Stacey: Yeah. Exactly.
Amanda: So, if I'm a field service worker, what sort of support should I be requesting from management in order to keep safe and minimize my potential exposure to coronavirus? And do you have any advice on what steps field service workers could be taking on their own?
Stacey: Sure. And we've had a lot of dialogue with our customers about this. Again, I think we're all...I was saying yesterday to some of my colleagues as we're continuing to work through the situation, there's nobody out there saying, "Oh, well, you know, when this happened 10 years ago, here's what we did." Like, literally no one's ever experienced this before in the world. So, I think we're all facing new situations and everybody's evolving. We've been doing lots of dialogue with our customers and the heads of service and manufacturing at many of our companies and we've had these conversations of, okay, you know, the field service workers are, by nature, not stay-at-home or shelter-in-place. So, really having to think through how do we keep them safe in a world where they're not even really supposed to be out is a big topic. And so, we've talked about it a lot.

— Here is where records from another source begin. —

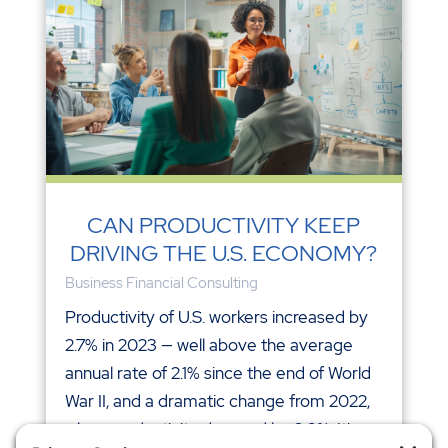
CAN PRODUCTIVITY KEEP
DRIVING THE U.S. ECONOMY?
Business Financial Consulting
Productivity of U.S. workers increased by
2.7% in 2023 — well above the average
annual rate of 2.1% since the end of World
War II, and a dramatic change from 2022,
when productivity dropped by 2.0%. It's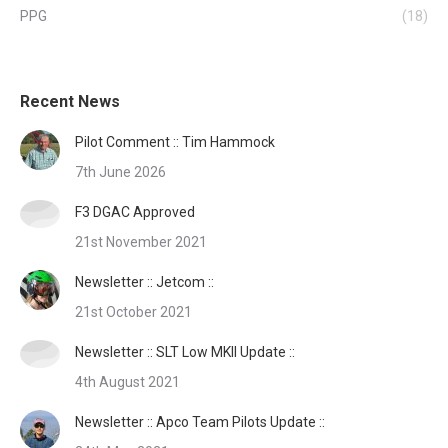
PPG
(18)
Recent News
Pilot Comment :: Tim Hammock
7th June 2026
F3 DGAC Approved
21st November 2021
Newsletter :: Jetcom ::
21st October 2021
Newsletter :: SLT Low MKII Update ::
4th August 2021
Newsletter :: Apco Team Pilots Update ::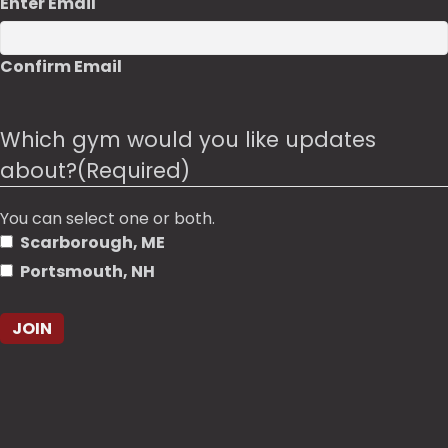
Enter Email
Confirm Email
Which gym would you like updates
about?
(Required)
You can select one or both.
Scarborough, ME
Portsmouth, NH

I think from a management perspective, there are things you could do. One is consider a swing shift model where you're scheduling the technicians to service the equipment only while security is on-site and the field service engineer is then given clearance to enter the building during off-hours, right? So, if you've got to go service a piece of equipment, can you go service it while there's the least amount of people on-site in that organization? Staggering the crew, so, limit crew members one per truck versus sometimes they'll have two or three people but if you can keep them siloed, maybe that's better. They're not mingling with each other on-site. I mean, we have a technology feature called Checklist that you can implement to ensure that field engineers are following new protocols, right? And before COVID-19, there were certain checklists that a technician would have to go through to make sure they had done the job properly, but there are now a lot more requirements and as it relates to the safety and the health of the teams.

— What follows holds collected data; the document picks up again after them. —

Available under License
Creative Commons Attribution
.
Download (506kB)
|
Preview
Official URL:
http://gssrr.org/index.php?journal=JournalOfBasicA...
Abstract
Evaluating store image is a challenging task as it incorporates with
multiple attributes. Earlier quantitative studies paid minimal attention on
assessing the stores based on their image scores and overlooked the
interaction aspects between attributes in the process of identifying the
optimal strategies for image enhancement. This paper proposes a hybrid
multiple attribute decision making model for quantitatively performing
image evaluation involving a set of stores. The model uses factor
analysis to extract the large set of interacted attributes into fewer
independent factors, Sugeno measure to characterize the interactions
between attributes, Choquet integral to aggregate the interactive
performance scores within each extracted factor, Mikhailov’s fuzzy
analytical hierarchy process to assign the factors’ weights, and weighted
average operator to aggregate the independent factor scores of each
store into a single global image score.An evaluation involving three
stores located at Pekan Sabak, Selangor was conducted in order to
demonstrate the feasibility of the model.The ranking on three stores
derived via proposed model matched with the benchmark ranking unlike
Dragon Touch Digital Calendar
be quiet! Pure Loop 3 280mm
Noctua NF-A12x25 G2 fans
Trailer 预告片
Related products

And so, adding new checklists to make sure that they both follow but also even understand that you’ve got to get those checklists out to the team and if there's not a way to have them follow it in technology, they may not even know what it is. Even little things like our iPad app allows a customer to sign the work order when it's been completed, but you probably don't want that customer touching the technician's iPad 10 times a day, right? So, maybe now's the time to bypass that signature option and let the technician just check a box that says "bypass signature option" so that you don't have hands touching iPads. I mean, it's little things like that that can, I think, really help stop the spread and keep these technicians safe. And then, of course, there's the most obvious, do you have the proper personal protection equipment in the field? Can you supplement the PPE you're providing and give more protection? Do you have hand sanitizer in the truck? Do you have sanitizer and effective soap in the office? It's just little things like that to help remind these technicians to really keep themselves safe and healthy on the job.